Allow me to paraphrase, “It is November, and it is a good month to plant a tree, which might die.”

Be all that as it may, the latter one of the comments on November makes the most sense, even if some of the trees you plant do die. Some of them, perhaps, will live. 

We’re leveling off now in our autumn color in our woodlands and home grounds. This occurrence, which, incidentally is the most outstanding in our beloved United States of America than anywhere else on Earth, results in the same reaction every year. People who observe the fireworks in our trees in autumn, rush out to the nearest nursery or garden center, nostrils flared with excitement, and gobble up one, or several, young trees to plant so they will get the same effect on their grounds. After being trapped more than once into the same regimen, I urge caution.

Arresting autumn color is only one feature of any woody tree or shrub. A valuable feature, indeed, but caution is urged because some trees with the gaudiest color offer up a litany of faults as well. Better to be cautious before planting than after, sometimes a long time after; witness the snotty sycamore I just got rid of after 30-something miserable years. 

Maples are some of the more noted trees for fall color, morphing from green to yellow, orange, red and degrees in between. Note the thousands of people who travel to New England for their fall displays, of which most are sugar maples. 

Now, maples are not bad trees, per se, but their roots will spread inordinately far and wide after many years, causing such irritations as buckled pavement and difficulty in mowing under them. The farther from driveways and paved walks you plant them, the better. 

The maples that are most plentiful in our area are red maples. These make medium to large trees in time, and color red to orange in fall, both in the wild and tamed. They are of easy culture too. 

Callery pears color well, with the variety ‘Bradford’ best known. I, and other writers of far more note, have condemned them for years, noting their tendency to split at narrow branch intersections. It’s all too true and I do not in any way, shape or fashion recommend them, their excellent fall color notwithstanding. 

On the other hand, there are trees with excellent fall color with little or few mitigating ills. 

Take the gingko tree, for instance.
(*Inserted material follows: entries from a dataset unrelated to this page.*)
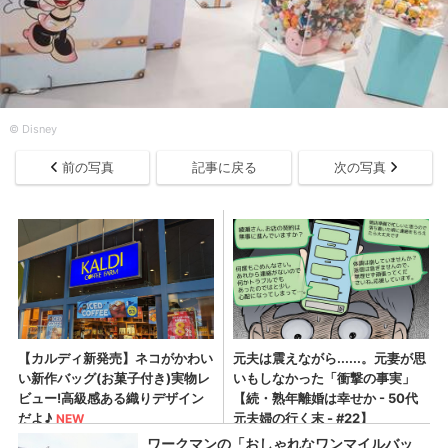
© Disney
前の写真
記事に戻る
次の写真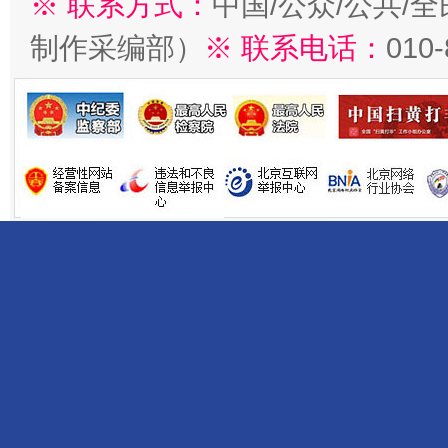
※ 联系方式：
中国/公众/公共/
制作采编部）
※ 联系电话：
010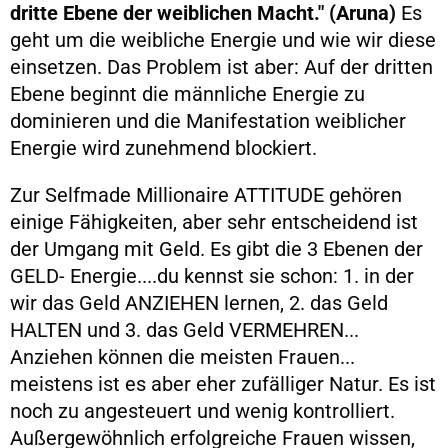
dritte Ebene der weiblichen Macht." (Aruna)
Es
geht um die weibliche Energie und wie wir diese
einsetzen. Das Problem ist aber: Auf der dritten
Ebene beginnt die männliche Energie zu
dominieren und die Manifestation weiblicher
Energie wird zunehmend blockiert.
Zur Selfmade Millionaire ATTITUDE gehören
einige Fähigkeiten, aber sehr entscheidend ist
der Umgang mit Geld. Es gibt die 3 Ebenen der
GELD- Energie....du kennst sie schon: 1. in der
wir das Geld ANZIEHEN lernen, 2. das Geld
HALTEN und 3. das Geld VERMEHREN...
Anziehen können die meisten Frauen...
meistens ist es aber eher zufälliger Natur. Es ist
noch zu angesteuert und wenig kontrolliert.
Außergewöhnlich erfolgreiche Frauen wissen,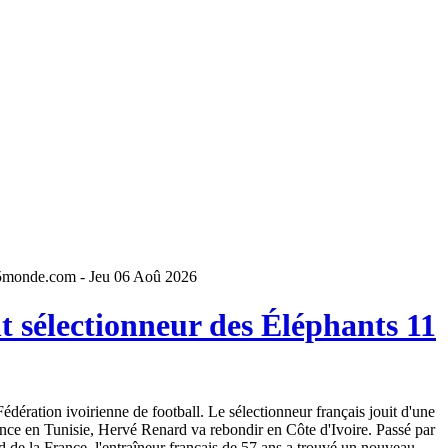
5monde.com - Jeu 06 Aoû 2026
 sélectionneur des Éléphants 11
dération ivoirienne de football. Le sélectionneur français jouit d'une
ence en Tunisie, Hervé Renard va rebondir en Côte d'Ivoire. Passé par
 de la France, l'entraîneur français de 57 ans a trouvé un nouveau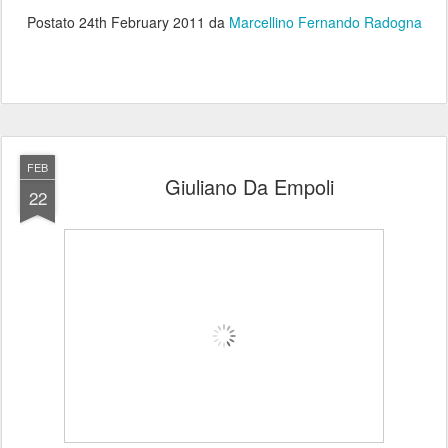
Postato
24th February 2011
da
Marcellino Fernando Radogna
FEB
Giuliano Da Empoli
22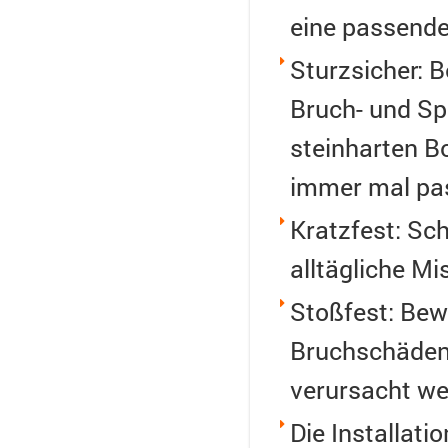
eine passende
Sturzsicher: 
Bruch- und Sp
steinharten Bo
immer mal pa
Kratzfest: Sch
alltägliche M
Stoßfest: Bew
Bruchschäden,
verursacht w
Die Installati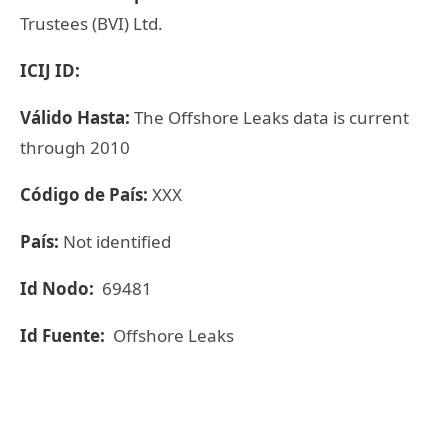
Trustees (BVI) Ltd.
ICIJ ID:
Válido Hasta:
The Offshore Leaks data is current
through 2010
Código de País:
XXX
País:
Not identified
Id Nodo:
69481
Id Fuente:
Offshore Leaks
The color in fall is butter yellow for several days, and then the leaves all fall off almost overnight, which simplifies leaf cleanup. There are several gigantic specimens in the city. Just be sure, and this is important, that when you shop for a gingko you get a male tree. Female trees bear persimmon-like fruits with a horrible odor when squashed, as per being stepped on. The best description of the smell I can conjure up is a cross between baby vomit and dog poop. You don’t want that. The bad thing, too, is that the trees don’t bear fruit until they are several years old, and thus the stink is thwarted until it is too late. Gingkos grow to enormous proportions, up to 100 feet. 

 The list could go on (and perhaps it will next week) but just one more for today. Parrotia persica is a species, as the italics indicate, not a hybrid, and it is from Persia, now Iran, as the specific epithet would indicate. This is a dandy medium size tree, to 30 feet after almost that many years. It is said to bear small red flowers in spring, and it does, but the word “small” is the key. They are almost invisible at any distance. 

However, the fall color is outstanding, a brilliant orange that turns after most things have shed, making it stand out in the brown and gray early winter landscape. 

The bark exfoliates into beautiful patterns the year round, which more than makes up for the tiny flowers. A tree to cherish for a lifetime. Ours is some 30 feet or more tall now, and I have not found any problem with the tree.